Mais il est un risque d'erreur évitable, et qu'il faut éviter, c'est l'erreur de codage, et surtout l'omission de la signalisation d'un séjour directement relié à un cancer. À l'échelle de chaque établissement, de chaque service, la mobilisation est plus que jamais nécessaire pour garantir l'homogénéité et l'exhaustivité des données et cette responsabilité est celle des cliniciens. Le remplissage des RUM (résumés d'unité médicale) doit rester constamment supervisé par un clinicien et confié à des collaborateurs en nombre limité. Les « codeurs » doivent être conscients de l'intérêt de la fiabilité des informations fournies aussi bien sur le plan quantitatif (gare aux oublis !) et qualitatif (les consignes de codage sont disponibles, il faut les connaître [2]...). Cette rigueur sera la garantie de voir reconnue et soutenue une activité transversale, et parfois difficilement identifiable. Au sein des structures dont les missions de soins et de recherche ne sont pas strictement dévolues au cancer [3], la sensibilisation des cliniciens au problème du cancer risque d'être détournée par le volume et la variété de leurs autres activités. Les spécialistes d'organes médico-chirurgicaux, qui sont en première ligne dans la prise en charge initiale de la maladie cancéreuse, sont tout aussi concernés que les cancérologues transversaux par les orientations stratégiques qui devront être prises pour l'amélioration des soins et des progrès en cancérologie.

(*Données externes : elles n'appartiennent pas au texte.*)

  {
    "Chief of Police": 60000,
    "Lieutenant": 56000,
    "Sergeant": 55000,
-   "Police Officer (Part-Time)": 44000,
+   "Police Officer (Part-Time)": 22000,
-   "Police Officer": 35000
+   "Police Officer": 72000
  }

Alors, à tous, attention au RUM !!!

Références

1. Borella L, Finkel S, Crapeau N, Peuvrel P, Sauvage M, Perrier L, et al. Volume et coût de la prise en charge hospitalière du cancer en France en 1999. Bull Cancer 2002 ; 89 : 809-21.

2. Lacour B, Laurent JF, Lenfant MH, Loeb A, Peuvrel P, Sauvage M, Toulouse C. Manuel de procédures PMSI en cancérologie. Bull Cancer 2001 ; 88 : 209-18.

3. Schott AM, Hajri T, Colin C, Grateau F, Gilly F, Tissot E, et al. Intérêt de l'utilisation du PMSI pour l'analyse d'activité cancérologique d'une structure de soins multidisciplinaire : l'expérience de la Coordination de Cancérologie des Hospices Civils de Lyon. Bull Cancer 2002 ; 89 : 969-73.